遺族年金誰が受け取る

彼女(55)は、夫の元愛人の花子(49)から訴えられようとしていた。先頃、夫の太郎(58)が病気で亡くなり、遺族年金の給付を請求できるようになったのだが、その受給権者が自分であると、花子が主張してきたのだ。

 「太郎さんと私は夫婦同然だったわ。だから、私が年金をもらう資格があるのよ」。花子はかつて6年間、太郎と内縁関係にあった実績を根拠にしていた。

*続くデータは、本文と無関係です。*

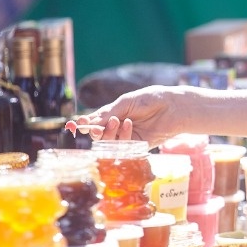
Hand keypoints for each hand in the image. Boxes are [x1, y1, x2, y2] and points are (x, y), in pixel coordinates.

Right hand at [64, 86, 180, 142]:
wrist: (172, 106)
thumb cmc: (150, 99)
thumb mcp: (126, 102)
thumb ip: (108, 113)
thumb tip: (88, 122)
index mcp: (113, 114)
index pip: (93, 122)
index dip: (82, 125)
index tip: (74, 125)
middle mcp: (118, 127)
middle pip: (98, 136)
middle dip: (94, 132)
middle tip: (95, 126)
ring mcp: (127, 137)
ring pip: (108, 143)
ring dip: (109, 133)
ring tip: (117, 121)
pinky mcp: (137, 146)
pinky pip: (123, 147)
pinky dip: (123, 136)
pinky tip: (128, 124)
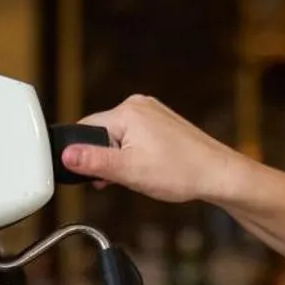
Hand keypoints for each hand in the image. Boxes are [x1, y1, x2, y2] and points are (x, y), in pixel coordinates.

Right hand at [58, 96, 249, 205]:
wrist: (218, 175)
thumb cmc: (182, 172)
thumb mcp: (129, 171)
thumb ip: (94, 162)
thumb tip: (66, 155)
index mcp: (127, 112)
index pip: (86, 129)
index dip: (84, 156)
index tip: (94, 176)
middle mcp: (139, 105)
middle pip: (102, 133)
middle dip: (104, 158)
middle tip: (119, 179)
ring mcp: (153, 112)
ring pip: (119, 137)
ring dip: (120, 159)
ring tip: (139, 176)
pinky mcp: (162, 123)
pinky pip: (135, 137)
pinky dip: (135, 155)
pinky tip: (148, 169)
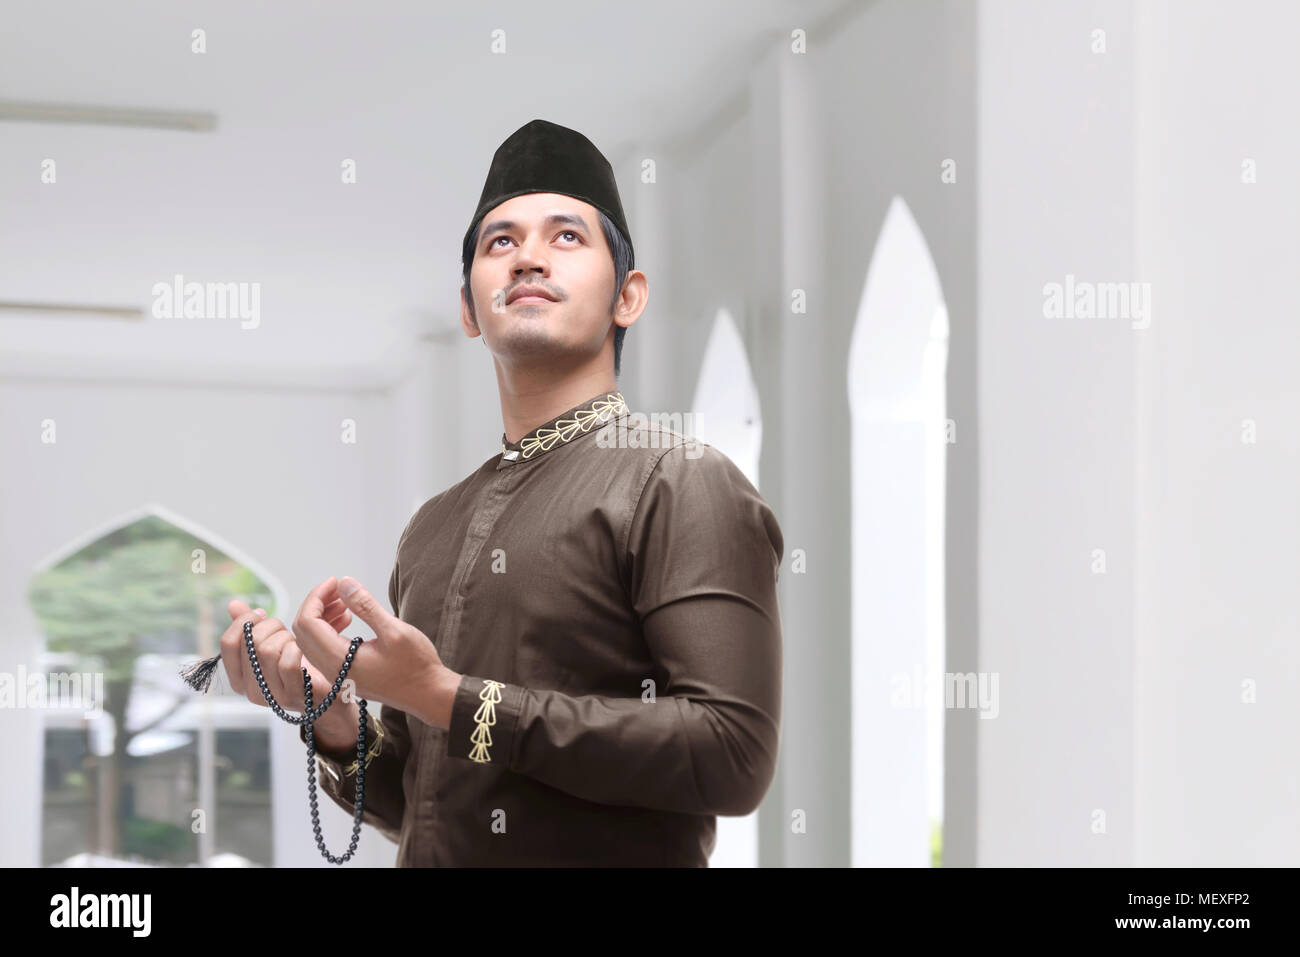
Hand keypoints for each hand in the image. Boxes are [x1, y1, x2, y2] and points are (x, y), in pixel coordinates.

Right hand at [218, 598, 353, 719]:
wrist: (329, 692)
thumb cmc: (299, 666)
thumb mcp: (271, 645)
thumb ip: (250, 629)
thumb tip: (233, 605)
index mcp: (239, 678)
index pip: (228, 642)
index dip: (244, 621)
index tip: (260, 614)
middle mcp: (251, 690)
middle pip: (251, 643)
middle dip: (270, 626)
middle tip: (283, 629)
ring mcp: (272, 695)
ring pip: (268, 650)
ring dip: (285, 637)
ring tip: (294, 640)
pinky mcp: (294, 695)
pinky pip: (288, 663)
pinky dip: (297, 650)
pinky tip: (302, 650)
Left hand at [292, 576, 459, 728]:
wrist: (429, 695)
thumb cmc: (416, 665)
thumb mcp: (394, 631)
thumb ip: (366, 606)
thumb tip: (344, 583)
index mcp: (340, 660)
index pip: (308, 623)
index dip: (317, 597)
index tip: (335, 582)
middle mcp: (332, 671)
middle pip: (303, 632)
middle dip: (316, 604)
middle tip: (339, 589)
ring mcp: (337, 676)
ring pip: (311, 641)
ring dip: (322, 617)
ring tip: (345, 601)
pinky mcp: (344, 676)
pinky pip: (323, 650)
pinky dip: (328, 630)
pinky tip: (349, 619)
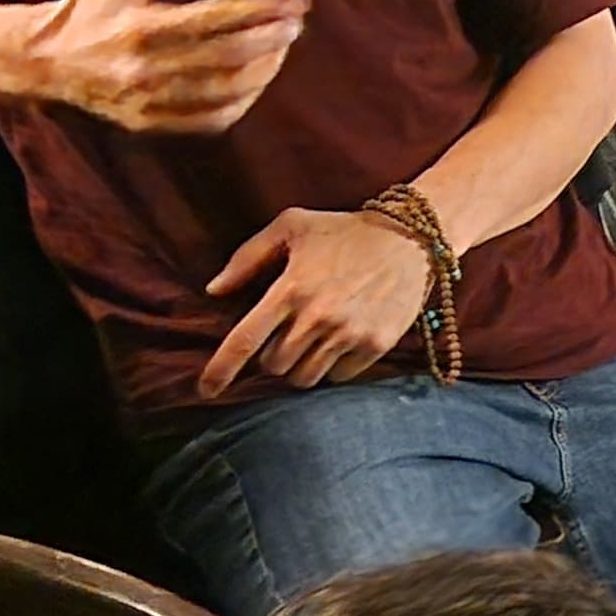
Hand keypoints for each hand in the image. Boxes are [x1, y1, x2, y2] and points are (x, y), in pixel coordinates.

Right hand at [26, 0, 311, 133]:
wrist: (42, 61)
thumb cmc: (86, 4)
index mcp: (137, 28)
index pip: (213, 20)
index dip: (260, 10)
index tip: (295, 1)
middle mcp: (143, 70)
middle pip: (227, 60)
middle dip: (270, 40)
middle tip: (295, 22)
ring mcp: (146, 101)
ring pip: (224, 93)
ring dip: (263, 71)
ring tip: (282, 46)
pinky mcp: (148, 122)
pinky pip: (209, 120)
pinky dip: (240, 101)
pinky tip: (256, 78)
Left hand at [198, 205, 430, 396]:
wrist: (410, 237)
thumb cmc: (344, 230)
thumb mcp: (292, 226)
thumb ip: (247, 257)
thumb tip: (214, 290)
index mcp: (290, 288)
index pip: (244, 340)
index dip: (220, 370)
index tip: (205, 390)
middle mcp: (317, 316)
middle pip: (274, 366)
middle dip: (272, 357)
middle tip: (287, 335)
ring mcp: (348, 333)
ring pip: (304, 377)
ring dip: (300, 365)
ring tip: (312, 340)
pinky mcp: (375, 345)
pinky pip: (338, 377)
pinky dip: (332, 367)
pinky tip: (340, 341)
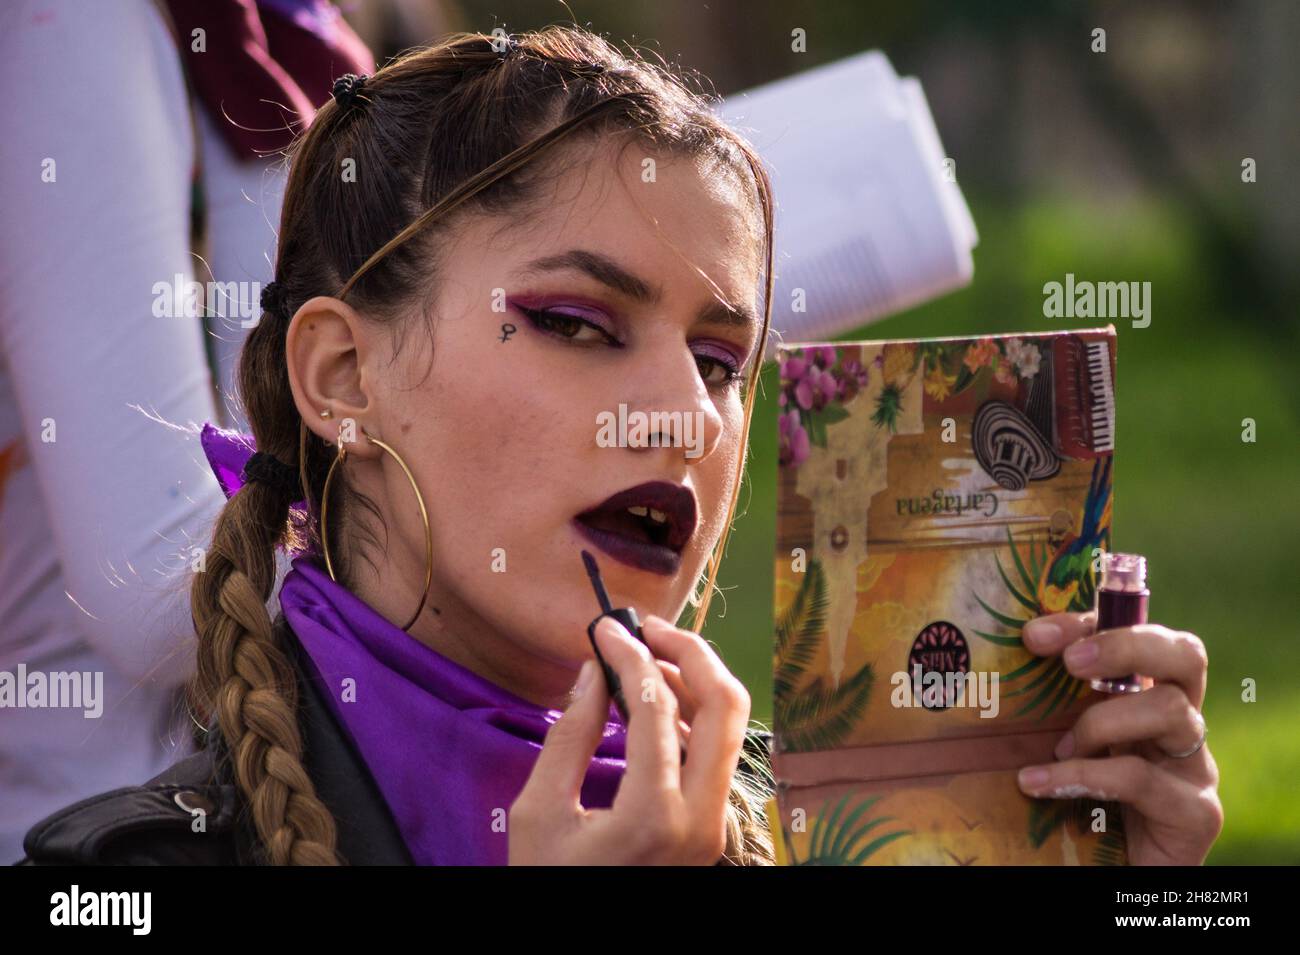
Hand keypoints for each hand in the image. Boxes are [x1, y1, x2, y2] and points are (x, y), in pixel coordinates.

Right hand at [508, 613, 750, 863]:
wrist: (581, 945)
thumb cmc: (548, 884)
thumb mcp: (539, 812)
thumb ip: (570, 735)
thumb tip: (595, 668)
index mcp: (652, 815)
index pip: (654, 704)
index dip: (629, 654)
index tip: (602, 629)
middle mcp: (700, 819)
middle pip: (725, 704)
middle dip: (690, 652)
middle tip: (646, 630)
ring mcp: (714, 826)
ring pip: (731, 727)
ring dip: (696, 680)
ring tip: (648, 658)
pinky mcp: (712, 830)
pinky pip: (717, 755)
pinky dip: (695, 716)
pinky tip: (657, 703)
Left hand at [1016, 610, 1222, 864]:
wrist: (1115, 873)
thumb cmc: (1080, 802)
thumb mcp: (1060, 742)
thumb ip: (1047, 707)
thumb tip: (979, 665)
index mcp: (1152, 696)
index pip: (1142, 632)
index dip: (1094, 623)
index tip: (1034, 634)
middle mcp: (1183, 723)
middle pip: (1186, 654)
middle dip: (1125, 646)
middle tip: (1071, 663)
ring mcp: (1196, 766)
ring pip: (1170, 711)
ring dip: (1102, 723)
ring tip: (1058, 748)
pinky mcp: (1195, 813)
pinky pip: (1141, 778)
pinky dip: (1083, 777)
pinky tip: (1037, 784)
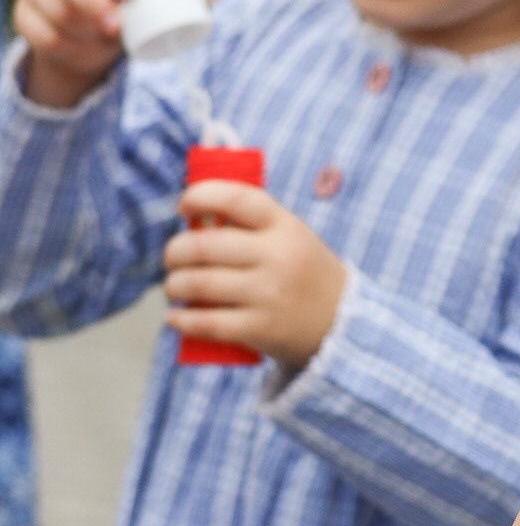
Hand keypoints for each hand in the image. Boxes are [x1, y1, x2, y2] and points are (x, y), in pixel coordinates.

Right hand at [14, 0, 150, 109]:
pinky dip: (65, 47)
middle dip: (92, 2)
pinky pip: (43, 34)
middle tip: (115, 28)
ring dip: (82, 31)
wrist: (90, 34)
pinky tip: (78, 46)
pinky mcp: (24, 12)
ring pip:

 「私も内縁だけど、同居の期間は私のほうが長いわ。それに太郎さんは1年前にあなたと関係を切ったはずよ」

 彼女は花子にこう反論したものの、太郎との関係はそもそも自分も内縁なので、不安になったのも事実だ。

 彼女が太郎と内縁関係になったのは17年前。当時東京のA国立大の助教授だった彼と、講師だった彼女が研究会で知り合い、いつしか深い関係になった。太郎も彼女も独身だったが、お互い結婚という形にこだわりはなかった。

 様々な会合に一緒に出席したとき、彼は彼女をパートナーだと紹介し、近所の人たちも2人を夫婦と認めていたという。同居から4年目には男の子も生まれた。

 内縁から10年目、太郎は学内でのポストを巡る紛議のため九州のB大に移った。彼女は迷った末、別居を選んだ。

 ところが、その九州で太郎は、研究室の助手だった花子と同居を始め、彼が彼女のもとに戻ってくる回数は月ごとに減った。二重の内縁は6年間に及んだ。

 「別れようか。いや、やり直せるかも」。彼女は悩んだが、1年前、太郎が首都圏のC国立大に戻ったことをきっかけに、2人は復縁した。

 しかし、ほどなく彼の肝臓に異常が発見され、亡くなってしまった。

 「人はどう言っても、私はあの人と暮らせただけでよかった」。彼女は今、そう思っている。

 
 
内縁の実体あれば資格ある

 

 国家公務員共済法では、「事実上婚姻関係と同様の事情にある者」(いわゆる内縁関係)を配偶者として取り扱い、遺族年金の受給資格を認めている。その趣 旨は、内縁関係が実質的に婚姻関係に準ずる社会的実体を有するからであり、いったん内縁関係が成立した以上は、これを尊重すべきだからである。

 とすれば、このケースのように内縁関係が重複した場合も、婚姻関係にある被保険者に同様の事情が生じた場合に準じ、先行する内縁関係が その実体を失っていない限り、太郎の死亡当時に生計維持関係にあり、年収が850万円未満であれば、年金の受給資格を認めるべきだと考える。

 彼女の内縁関係が実体を失っていないと認定されれば、彼女は遺族年金を受け取ることができるだろう。